500g kale in 3 liter pan

Kale is one of the most nutritious vegetables, being a good source of vitamins, minerals, anti-oxidants and substances that protect eyesight, especially as we get older.  It is also a good source of calcium for vegans.

Unfortunately kale isn't the most exciting or appetizing vegetable in its own right, it needs to be combined with something else to make it more tasty and digestible. This is a recipe for a delicious and nutritious thick soup which is ideal as a winter warmer. In this recipe olive oil is used to solubilize the lutein and other lipophilic nutrients so that they can be taken up by the digestive system.


INGREDIENTS
- 500g fresh kale as whole leaves (avoid the ready-chopped kale stocked by some supermarkets as this is full of stalk and of uncertain freshness).

- Two medium onions

- Three cloves of garlic

- 350 g peeled chopped potatoes

- Extra virgin olive oil.

- Ground black pepper

- Stock cubes or bouillon powder sufficient for 1500ml of stock (typically seven vegetable Oxo cubes or five level teaspoons of Marigold vegetarian or vegan bouillon. Check the instructions on the packaging).

- Turmeric powder (optional)


UTENSILS
One 3 liter capacity pan
One 2 liter capacity pan
Frying pan
Spatula or wooden spoon
Hand-held blender

METHOD
Wash the kale leaves, then strip leaf portions from the central stalk, which should be discarded. Also discard any damaged or yellow patches of leaf.

Put 300ml of water and 40ml (2 tablespoons) of extra virgin olive oil into the 3 liter pan, then add the leaf portions. These are quite springy when uncooked and will need a lid on top to press them down (see picture above) until they wilt and soften in the rising steam.   When the pan begins to boil, press the kale down with the spatula and stir occasionally to ensure thorough cooking and contact with the oil/water. Simmer for 15 minutes.

Meanwhile...
Simmer the 350g chopped potatoes in 1 liter water till soft.

Chop two medium onions and three cloves of garlic and fry gently in 40ml (2 tablespoons) extra virgin oil till soft.

When all ingredients are cooked...
Add the crumbled stock cubes or bouillon powder to the simmering potatoes, remove from heat and stir well. 

Add 1/4 teaspoon black pepper. 

Add the fried onion and any remaining oil from the frying pan and liquidize.

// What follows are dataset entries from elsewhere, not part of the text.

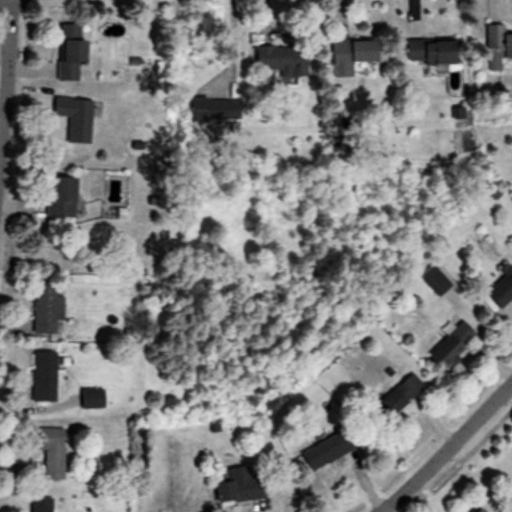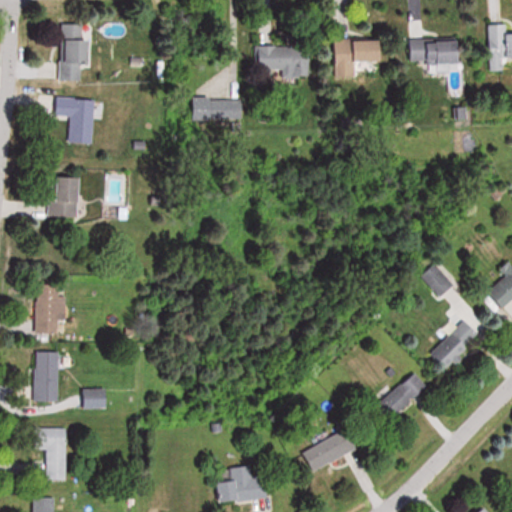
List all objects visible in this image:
road: (2, 0)
building: (495, 45)
building: (77, 51)
building: (425, 51)
building: (343, 56)
building: (276, 60)
road: (2, 64)
building: (82, 118)
building: (68, 197)
building: (499, 288)
building: (52, 309)
building: (448, 346)
building: (48, 377)
building: (96, 398)
building: (394, 398)
road: (445, 448)
building: (321, 452)
building: (56, 454)
building: (235, 486)
building: (44, 505)
building: (475, 511)
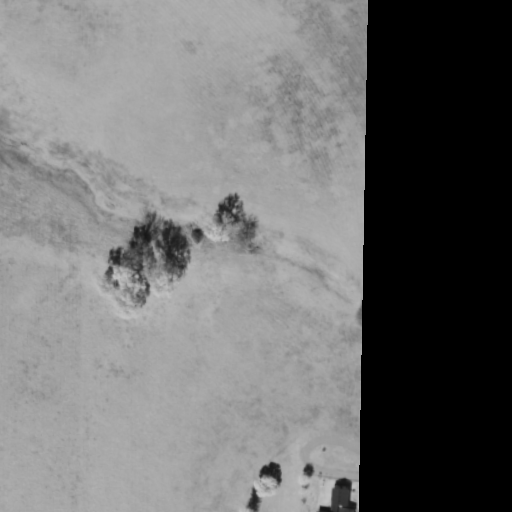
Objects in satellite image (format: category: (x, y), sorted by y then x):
road: (466, 245)
road: (341, 444)
building: (340, 500)
building: (437, 502)
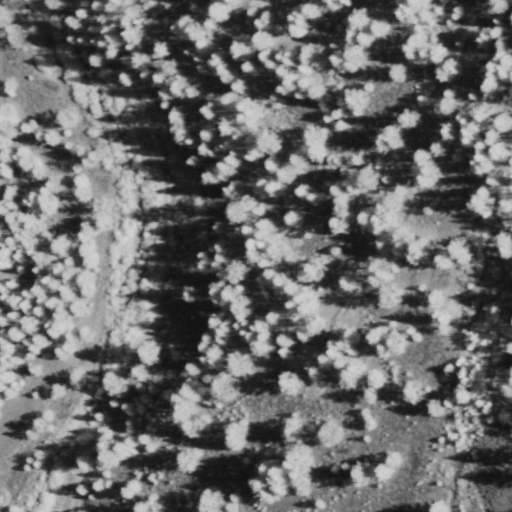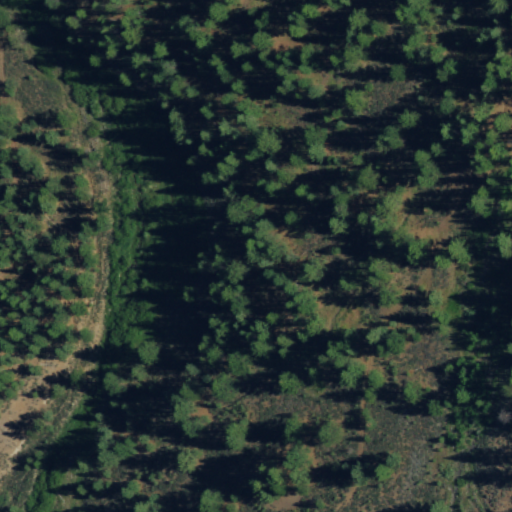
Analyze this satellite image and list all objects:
road: (5, 106)
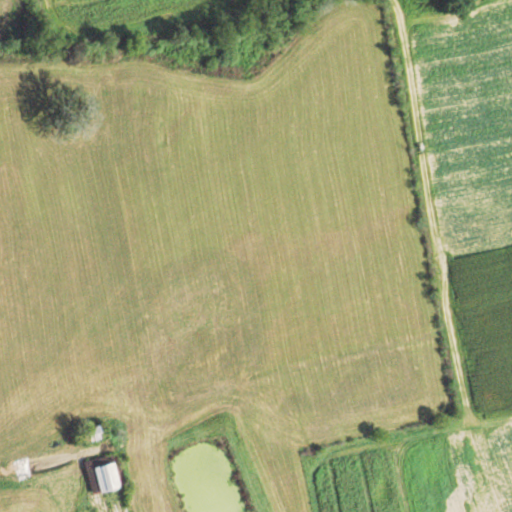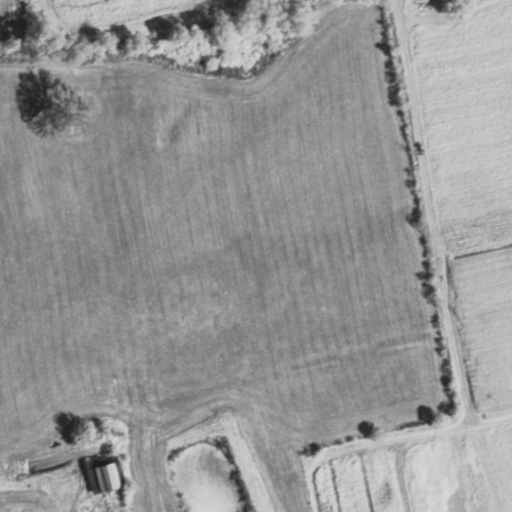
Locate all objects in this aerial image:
building: (103, 474)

Add the kale gradually (in five or six batches) and liquidize. Adding the kale in small portions avoids clogging the liquidizer.

Add and mix the oil/water that the kale has been cooked in as this contains nutrients.

Finally check for taste and add more pepper or stock if necessary.

The soup can be frozen as portions in suitable microwaveable containers and reheated as required.

 
THE TURMERIC OPTION
You can supercharge this soup with anti-oxidants by adding two level tablespoons of turmeric  and mixing well just before adding the stock powder to the potatoes.  This will give the recommended daily dose of 1 teaspoon of turmeric per 250ml  portion of soup.  However, be aware that some people need to be cautious about taking turmeric, and it does affect the taste of the soup in a way that may not  be to everyone's liking. So turmeric is probably best left out if you're preparing the soup as part of a meal for guests.